Sometimes the birds attack each other mid-air, using their sharp talons to inflict injuries.

Sexual Behavior

The sexual behavior of the Chilean hawk occurs during the breeding season, mainly from September to December. Both male and female birds interact with each other by calling out and performing aerial displays.

During these displays, the birds often engage in complex aerial acrobatics, such as loop-the-loops, spirals, and dives.


During the breeding season, Chilean hawks form pairs and build nests, which are typically located in trees or on large rocks. Both male and female birds construct the nest out of sticks, twigs, and other plant material, with the female bird lining the interior with grass.

The female bird lays around two to three eggs, which are incubated primarily by the female for around 28-30 days. Both parents take turns feeding the chicks once they hatch, mainly by bringing small mammals, birds, and insects.

The chicks fledge after around 4-5 weeks and leave the nest soon after, but the parent birds continue to feed and care for them until they become independent.

Demography and Populations

The Chilean hawk’s populations are not well-studied, but there is some evidence that suggests that it has experienced a decline in numbers in recent years. Factors such as habitat destruction, climate change, and indiscriminate use of pesticides have all contributed to the decline of the bird’s populations.

However, conservation efforts are underway, and some populations have shown signs of recovery in areas with less habitat disturbances.


The Chilean hawk’s behavior is typical of most birds of prey, with its hunting techniques, territorial behavior, and breeding habits. Its impressive aerial displays and acrobatics are a sight to behold, and its vocalizations contribute to its unique character.

The bird faces several challenges, such as habitat destruction and climate change, which impact its population numbers. However, as conservation efforts continue to grow, there is hope that the Chilean hawk will continue to thrive into the future.

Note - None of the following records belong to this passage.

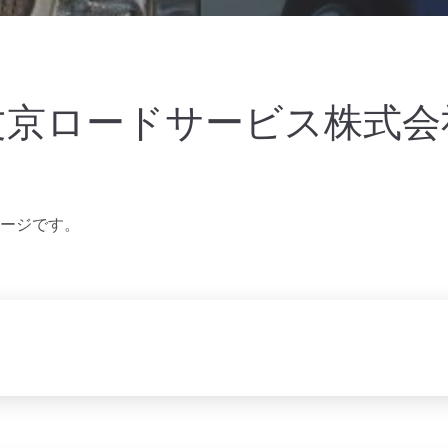
文京ロードサービス株式会
ージです。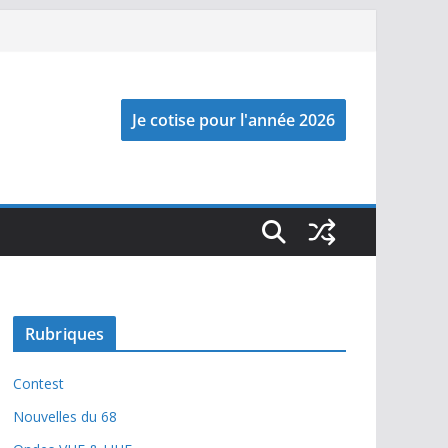
Rubriques
Contest
Nouvelles du 68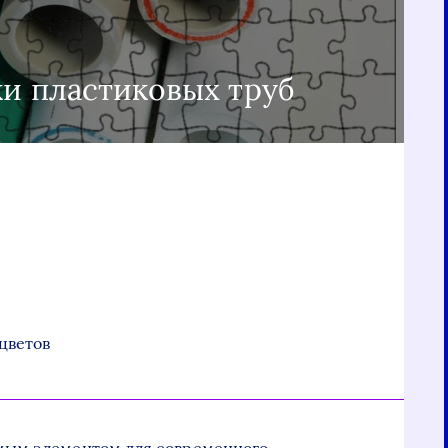
ки пластиковых труб
цветов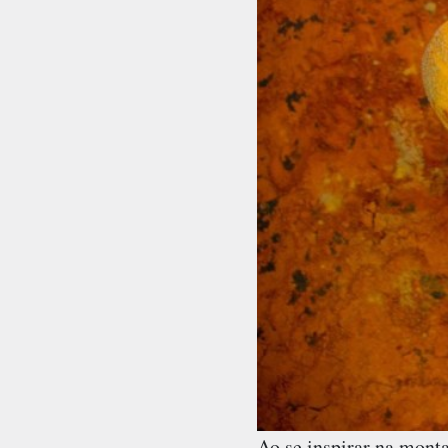
Ao se inspirar na mont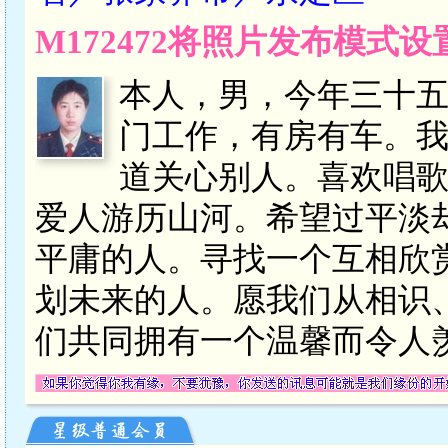
M172472将照片发布模式
本人，男，今年三十
门工作，有房有车。
道关心别人。喜欢唱
爱人游历山河。希望过平淡
平庸的人。寻找一个互相欣
划未来的人。愿我们从相识
们共同拥有一个温馨而令人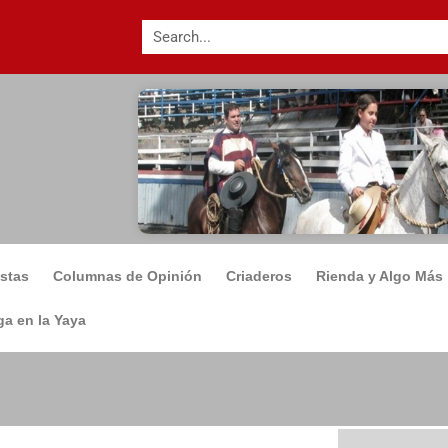
istas
Columnas de Opinión
Criaderos
Rienda y Algo Más
a en la Yaya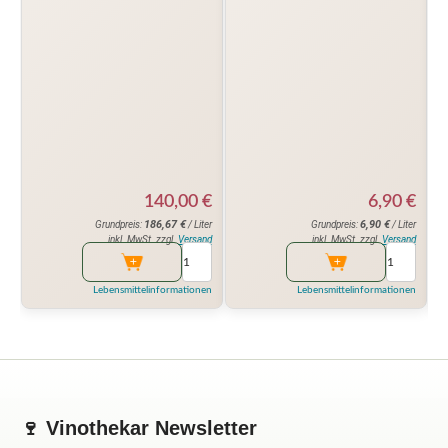
6,90
€
140,00
€
6,90
€
186,67
€
Grundpreis:
/ Liter
Grundpreis:
/ Liter
inkl. MwSt. zzgl.
Versand
inkl. MwSt. zzgl.
Versand
Lebensmittelinformationen
Lebensmittelinformationen
🍷 Vinothekar Newsletter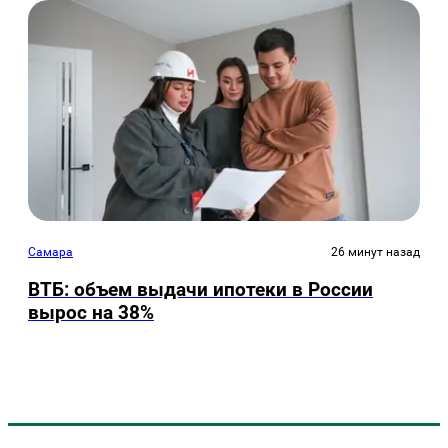
Самара
26 минут назад
ВТБ: объем выдачи ипотеки в России
вырос на 38%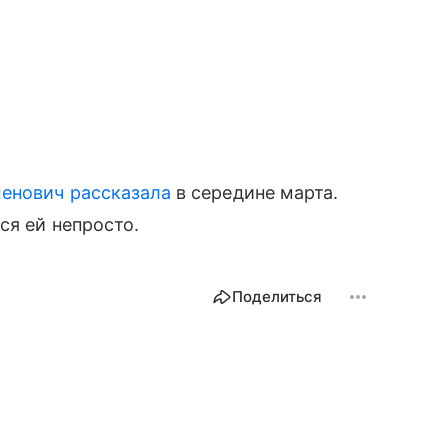
енович рассказала
в середине марта.
ся ей непросто.
Поделиться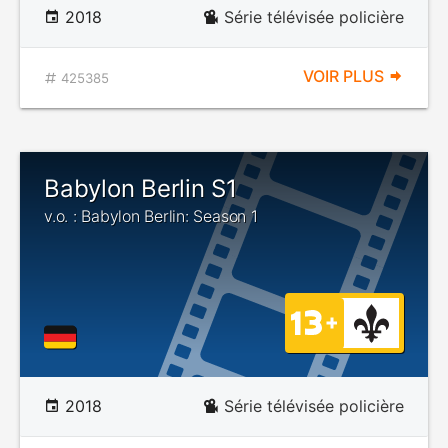
2018
Série télévisée policière
VOIR PLUS
425385
Babylon Berlin S1
v.o. : Babylon Berlin: Season 1
2018
Série télévisée policière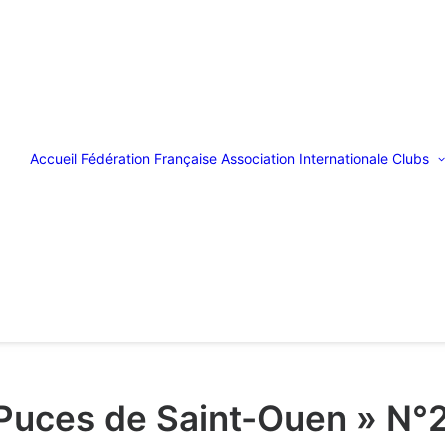
Accueil
Fédération Française
Association Internationale
Clubs
 Puces de Saint-Ouen » N°2 –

In summary, the Chilean hawk is a remarkable and fascinating bird of prey that has adapted to the diverse habitats of southern South America. Its unique physical characteristics and vocalizations have captured the attention of bird enthusiasts and scientists alike.

Breeding, territorial behavior and hunting techniques are typical of most birds of prey, but the Chilean hawks impressive aerial displays and acrobatics are an astounding sight to behold. Despite the challenges it faces due to habitat destruction and climate change, efforts to protect the bird are still ongoing, allowing populations to show signs of recovery.

The Chilean hawk remains an important part of the ecosystem of South America and a symbol of the regions natural beauty.